Self-driving vehicle company Cruise announced earlier this week that it is acquiring solar energy to power its fleet of autonomous vehicles in San Francisco. Cruise is doing so through Farm to Fleet, a program it created with BTR Energy to buy renewable energy credits (RECs) from agricultural farms that also house solar farms.
In a corporate blog post, Cruise said that starting earlier this spring it had been buying RECs from Sundale Vineyards and Moonlight, two farms in California’s Central Valley. Farm to Fleet doesn’t just provide cleaner energy to Cruise’s cars, but it also generates revenue for those farms in the program.
Cruise’s announcement is a good reminder that all of the autonomous vehicles we write about here at The Spoon — delivery trucks, sidewalk robots, drones — require power. On its face that may seem obvious, but the question of where and how autonomous vehicles are powered is an important one for robot startups, delivery services and local governments.

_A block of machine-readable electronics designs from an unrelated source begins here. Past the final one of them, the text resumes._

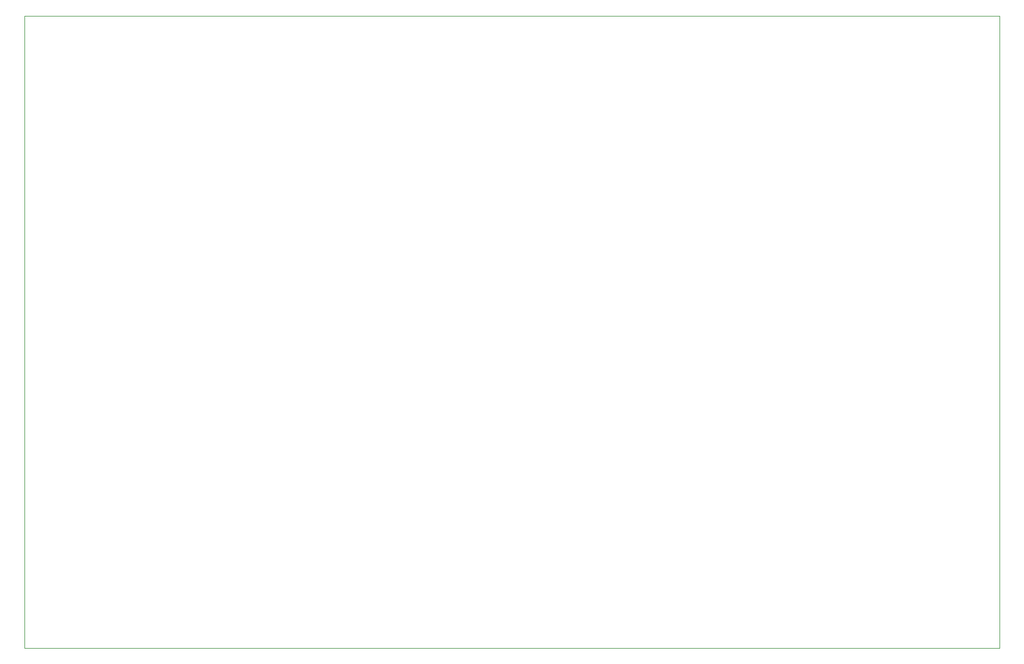
<source format=gbr>
G04 #@! TF.GenerationSoftware,KiCad,Pcbnew,(5.1.2)-1*
G04 #@! TF.CreationDate,2019-07-12T20:41:11-07:00*
G04 #@! TF.ProjectId,1000WConverter_r1_pwr,31303030-5743-46f6-9e76-65727465725f,rev?*
G04 #@! TF.SameCoordinates,Original*
G04 #@! TF.FileFunction,Profile,NP*
%FSLAX46Y46*%
G04 Gerber Fmt 4.6, Leading zero omitted, Abs format (unit mm)*
G04 Created by KiCad (PCBNEW (5.1.2)-1) date 2019-07-12 20:41:11*
%MOMM*%
%LPD*%
G04 APERTURE LIST*
%ADD10C,0.100000*%
G04 APERTURE END LIST*
D10*
X-72000000Y47000000D02*
X-72000000Y-43000000D01*
X-72000000Y47000000D02*
X-31000000Y47000000D01*
X-72000000Y-47000000D02*
X-72000000Y-43000000D01*
X73000000Y-47000000D02*
X-72000000Y-47000000D01*
X73000000Y47000000D02*
X73000000Y-47000000D01*
X-31000000Y47000000D02*
X73000000Y47000000D01*
M02*

</source>
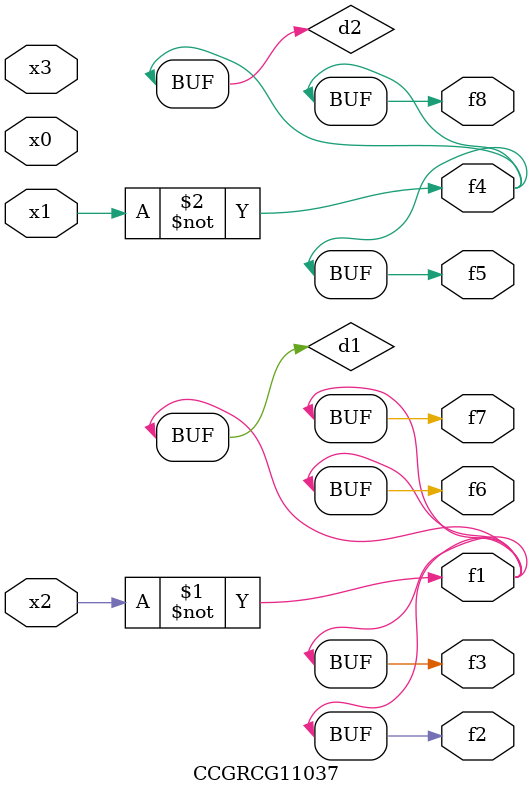
<source format=v>
module CCGRCG11037(
	input x0, x1, x2, x3,
	output f1, f2, f3, f4, f5, f6, f7, f8
);

	wire d1, d2;

	xnor (d1, x2);
	not (d2, x1);
	assign f1 = d1;
	assign f2 = d1;
	assign f3 = d1;
	assign f4 = d2;
	assign f5 = d2;
	assign f6 = d1;
	assign f7 = d1;
	assign f8 = d2;
endmodule

</source>
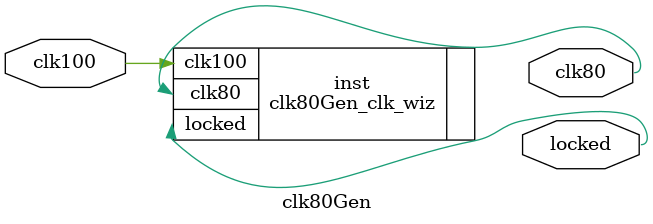
<source format=v>


`timescale 1ps/1ps

(* CORE_GENERATION_INFO = "clk80Gen,clk_wiz_v6_0_4_0_0,{component_name=clk80Gen,use_phase_alignment=true,use_min_o_jitter=false,use_max_i_jitter=false,use_dyn_phase_shift=false,use_inclk_switchover=false,use_dyn_reconfig=false,enable_axi=0,feedback_source=FDBK_AUTO,PRIMITIVE=MMCM,num_out_clk=1,clkin1_period=10.000,clkin2_period=10.000,use_power_down=false,use_reset=false,use_locked=true,use_inclk_stopped=false,feedback_type=SINGLE,CLOCK_MGR_TYPE=NA,manual_override=false}" *)

module clk80Gen 
 (
  // Clock out ports
  output        clk80,
  // Status and control signals
  output        locked,
 // Clock in ports
  input         clk100
 );

  clk80Gen_clk_wiz inst
  (
  // Clock out ports  
  .clk80(clk80),
  // Status and control signals               
  .locked(locked),
 // Clock in ports
  .clk100(clk100)
  );

endmodule

</source>
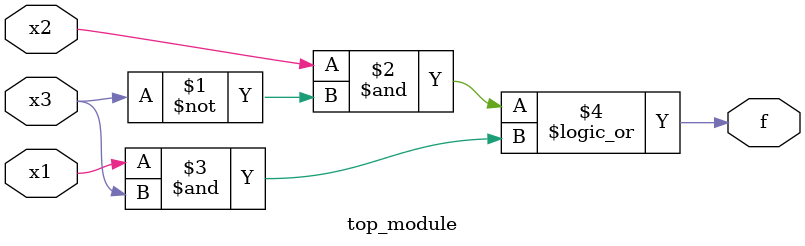
<source format=sv>
module top_module (
    input x3,
    input x2,
    input x1,
    output f
);
    assign f = (x2 & ~x3) || (x1 & x3);
endmodule

</source>
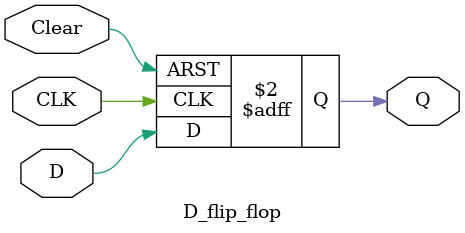
<source format=v>

`timescale 1ns / 1ps

module D_flip_flop(input CLK, input D, input Clear, output reg Q);

always @(posedge CLK or posedge Clear)
    if (Clear)
        Q <= 1'b0;
    else
        Q <= D;

endmodule

</source>
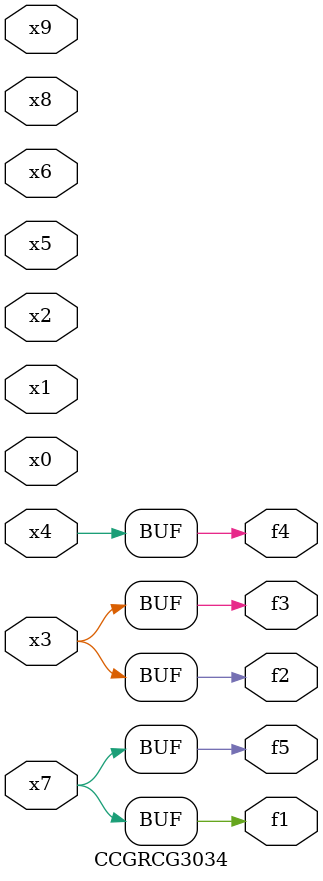
<source format=v>
module CCGRCG3034(
	input x0, x1, x2, x3, x4, x5, x6, x7, x8, x9,
	output f1, f2, f3, f4, f5
);
	assign f1 = x7;
	assign f2 = x3;
	assign f3 = x3;
	assign f4 = x4;
	assign f5 = x7;
endmodule

</source>
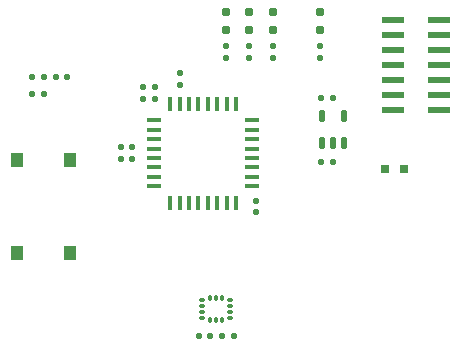
<source format=gbr>
%TF.GenerationSoftware,KiCad,Pcbnew,8.0.5*%
%TF.CreationDate,2025-01-21T17:20:08+01:00*%
%TF.ProjectId,Ingenuity,496e6765-6e75-4697-9479-2e6b69636164,rev?*%
%TF.SameCoordinates,Original*%
%TF.FileFunction,Paste,Top*%
%TF.FilePolarity,Positive*%
%FSLAX46Y46*%
G04 Gerber Fmt 4.6, Leading zero omitted, Abs format (unit mm)*
G04 Created by KiCad (PCBNEW 8.0.5) date 2025-01-21 17:20:08*
%MOMM*%
%LPD*%
G01*
G04 APERTURE LIST*
G04 Aperture macros list*
%AMRoundRect*
0 Rectangle with rounded corners*
0 $1 Rounding radius*
0 $2 $3 $4 $5 $6 $7 $8 $9 X,Y pos of 4 corners*
0 Add a 4 corners polygon primitive as box body*
4,1,4,$2,$3,$4,$5,$6,$7,$8,$9,$2,$3,0*
0 Add four circle primitives for the rounded corners*
1,1,$1+$1,$2,$3*
1,1,$1+$1,$4,$5*
1,1,$1+$1,$6,$7*
1,1,$1+$1,$8,$9*
0 Add four rect primitives between the rounded corners*
20,1,$1+$1,$2,$3,$4,$5,0*
20,1,$1+$1,$4,$5,$6,$7,0*
20,1,$1+$1,$6,$7,$8,$9,0*
20,1,$1+$1,$8,$9,$2,$3,0*%
G04 Aperture macros list end*
%ADD10RoundRect,0.112000X0.136000X-0.112000X0.136000X0.112000X-0.136000X0.112000X-0.136000X-0.112000X0*%
%ADD11RoundRect,0.108000X0.148000X-0.108000X0.148000X0.108000X-0.148000X0.108000X-0.148000X-0.108000X0*%
%ADD12RoundRect,0.112000X0.112000X0.136000X-0.112000X0.136000X-0.112000X-0.136000X0.112000X-0.136000X0*%
%ADD13RoundRect,0.180000X0.180000X0.200000X-0.180000X0.200000X-0.180000X-0.200000X0.180000X-0.200000X0*%
%ADD14RoundRect,0.100000X-0.500000X-0.100000X0.500000X-0.100000X0.500000X0.100000X-0.500000X0.100000X0*%
%ADD15RoundRect,0.100000X-0.100000X-0.500000X0.100000X-0.500000X0.100000X0.500000X-0.100000X0.500000X0*%
%ADD16RoundRect,0.070000X-0.180000X-0.070000X0.180000X-0.070000X0.180000X0.070000X-0.180000X0.070000X0*%
%ADD17RoundRect,0.070000X-0.070000X-0.180000X0.070000X-0.180000X0.070000X0.180000X-0.070000X0.180000X0*%
%ADD18RoundRect,0.120000X0.120000X-0.410000X0.120000X0.410000X-0.120000X0.410000X-0.120000X-0.410000X0*%
%ADD19RoundRect,0.108000X0.108000X0.148000X-0.108000X0.148000X-0.108000X-0.148000X0.108000X-0.148000X0*%
%ADD20RoundRect,0.175000X-0.205000X0.175000X-0.205000X-0.175000X0.205000X-0.175000X0.205000X0.175000X0*%
%ADD21RoundRect,0.112000X-0.112000X-0.136000X0.112000X-0.136000X0.112000X0.136000X-0.112000X0.136000X0*%
%ADD22R,1.040000X1.240000*%
%ADD23R,1.920000X0.592000*%
%ADD24RoundRect,0.112000X-0.136000X0.112000X-0.136000X-0.112000X0.136000X-0.112000X0.136000X0.112000X0*%
G04 APERTURE END LIST*
D10*
%TO.C,C6*%
X158900000Y-100380000D03*
X158900000Y-99420000D03*
%TD*%
D11*
%TO.C,R2*%
X165900000Y-96910000D03*
X165900000Y-95890000D03*
%TD*%
D12*
%TO.C,C11*%
X164580000Y-120450000D03*
X163620000Y-120450000D03*
%TD*%
D10*
%TO.C,C2*%
X159900000Y-100380000D03*
X159900000Y-99420000D03*
%TD*%
D11*
%TO.C,R8*%
X162000000Y-99210000D03*
X162000000Y-98190000D03*
%TD*%
D13*
%TO.C,C1*%
X180975000Y-106300000D03*
X179425000Y-106300000D03*
%TD*%
D14*
%TO.C,U2*%
X159825000Y-102200000D03*
X159825000Y-103000000D03*
X159825000Y-103800000D03*
X159825000Y-104600000D03*
X159825000Y-105400000D03*
X159825000Y-106200000D03*
X159825000Y-107000000D03*
X159825000Y-107800000D03*
D15*
X161200000Y-109175000D03*
X162000000Y-109175000D03*
X162800000Y-109175000D03*
X163600000Y-109175000D03*
X164400000Y-109175000D03*
X165200000Y-109175000D03*
X166000000Y-109175000D03*
X166800000Y-109175000D03*
D14*
X168175000Y-107800000D03*
X168175000Y-107000000D03*
X168175000Y-106200000D03*
X168175000Y-105400000D03*
X168175000Y-104600000D03*
X168175000Y-103800000D03*
X168175000Y-103000000D03*
X168175000Y-102200000D03*
D15*
X166800000Y-100825000D03*
X166000000Y-100825000D03*
X165200000Y-100825000D03*
X164400000Y-100825000D03*
X163600000Y-100825000D03*
X162800000Y-100825000D03*
X162000000Y-100825000D03*
X161200000Y-100825000D03*
%TD*%
D16*
%TO.C,U4*%
X163937500Y-117450000D03*
X163937500Y-117950000D03*
X163937500Y-118450000D03*
X163937500Y-118950000D03*
D17*
X164600000Y-119112500D03*
X165100000Y-119112500D03*
X165600000Y-119112500D03*
D16*
X166262500Y-118950000D03*
X166262500Y-118450000D03*
X166262500Y-117950000D03*
X166262500Y-117450000D03*
D17*
X165600000Y-117287500D03*
X165100000Y-117287500D03*
X164600000Y-117287500D03*
%TD*%
D18*
%TO.C,U3*%
X174050000Y-104137500D03*
X175000000Y-104137500D03*
X175950000Y-104137500D03*
X175950000Y-101862500D03*
X174050000Y-101862500D03*
%TD*%
D12*
%TO.C,C5*%
X157980000Y-105500000D03*
X157020000Y-105500000D03*
%TD*%
D19*
%TO.C,R1*%
X150510000Y-98500000D03*
X149490000Y-98500000D03*
%TD*%
D20*
%TO.C,D1*%
X165900000Y-93012500D03*
X165900000Y-94587500D03*
%TD*%
D11*
%TO.C,R7*%
X173900000Y-96910000D03*
X173900000Y-95890000D03*
%TD*%
D20*
%TO.C,D6*%
X173900000Y-93012500D03*
X173900000Y-94587500D03*
%TD*%
D21*
%TO.C,C7*%
X151520000Y-98500000D03*
X152480000Y-98500000D03*
%TD*%
D20*
%TO.C,D5*%
X169900000Y-93012500D03*
X169900000Y-94587500D03*
%TD*%
D21*
%TO.C,C10*%
X174020000Y-100300000D03*
X174980000Y-100300000D03*
%TD*%
D11*
%TO.C,R4*%
X167900000Y-96910000D03*
X167900000Y-95890000D03*
%TD*%
D12*
%TO.C,C4*%
X157980000Y-104500000D03*
X157020000Y-104500000D03*
%TD*%
D21*
%TO.C,C8*%
X174020000Y-105700000D03*
X174980000Y-105700000D03*
%TD*%
D22*
%TO.C,SW2*%
X148250000Y-113475000D03*
X148250000Y-105525000D03*
X152750000Y-113475000D03*
X152750000Y-105525000D03*
%TD*%
D19*
%TO.C,R9*%
X150510000Y-100000000D03*
X149490000Y-100000000D03*
%TD*%
D23*
%TO.C,J8*%
X183950000Y-101310000D03*
X180050000Y-101310000D03*
X183950000Y-100040000D03*
X180050000Y-100040000D03*
X183950000Y-98770000D03*
X180050000Y-98770000D03*
X183950000Y-97500000D03*
X180050000Y-97500000D03*
X183950000Y-96230000D03*
X180050000Y-96230000D03*
X183950000Y-94960000D03*
X180050000Y-94960000D03*
X183950000Y-93690000D03*
X180050000Y-93690000D03*
%TD*%
D20*
%TO.C,D3*%
X167900000Y-93012500D03*
X167900000Y-94587500D03*
%TD*%
D24*
%TO.C,C3*%
X168500000Y-109020000D03*
X168500000Y-109980000D03*
%TD*%
D12*
%TO.C,C9*%
X166580000Y-120450000D03*
X165620000Y-120450000D03*
%TD*%
D11*
%TO.C,R6*%
X169900000Y-96910000D03*
X169900000Y-95890000D03*
%TD*%
M02*

</source>
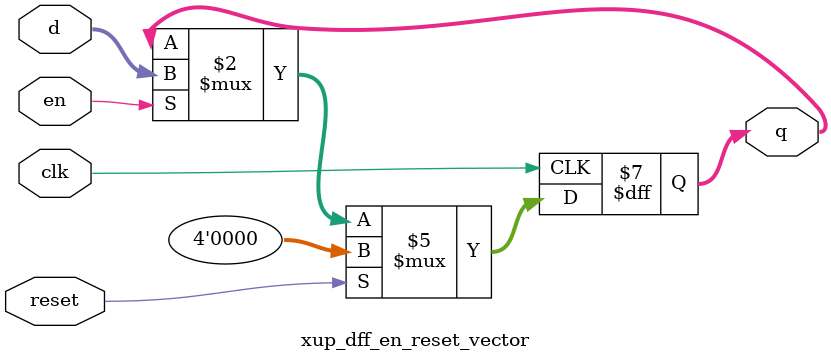
<source format=v>
`timescale 1ns / 1ps
module xup_dff_en_reset_vector #(parameter SIZE = 4 , DELAY = 3)(
   input [SIZE-1:0] d,
   input clk,
   input en,
   input reset,
   output [SIZE-1:0] q
   );
   reg [SIZE-1:0] q;
   
   always @(posedge clk)
   begin 
       if(reset)
           q <= #DELAY 0;
       else if(en)
           q <= #DELAY d;            
   end
   
endmodule

</source>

As Cruise notes, it operates its own electric vehicle charging stations, so the move to green power is one it can make entirely on its own. But what happens with smaller sidewalk robots or drones that are deployed to various businesses in dense urban areas? Space needs to be created for to vehicles re-charge, and that space can’t interfere with the natural flow of people on public sidewalks and streets. Once you have the space, then you need the actual electricity and enough of it. Robot and drone companies like to tout how their solutions are greener than having a two-ton car on the road bringing you a burrito. That is true, but that commitment to a cleaner world should ideally extend to greener power
This isn’t the most pressing issue for robot and drone companies, which have a lot more immediate concerns like regulations and economics of scale to deal with as they come to market. But thinking about basic infrastructure issues like electricity now, will help autonomous vehicle companies deploy more easily in the future.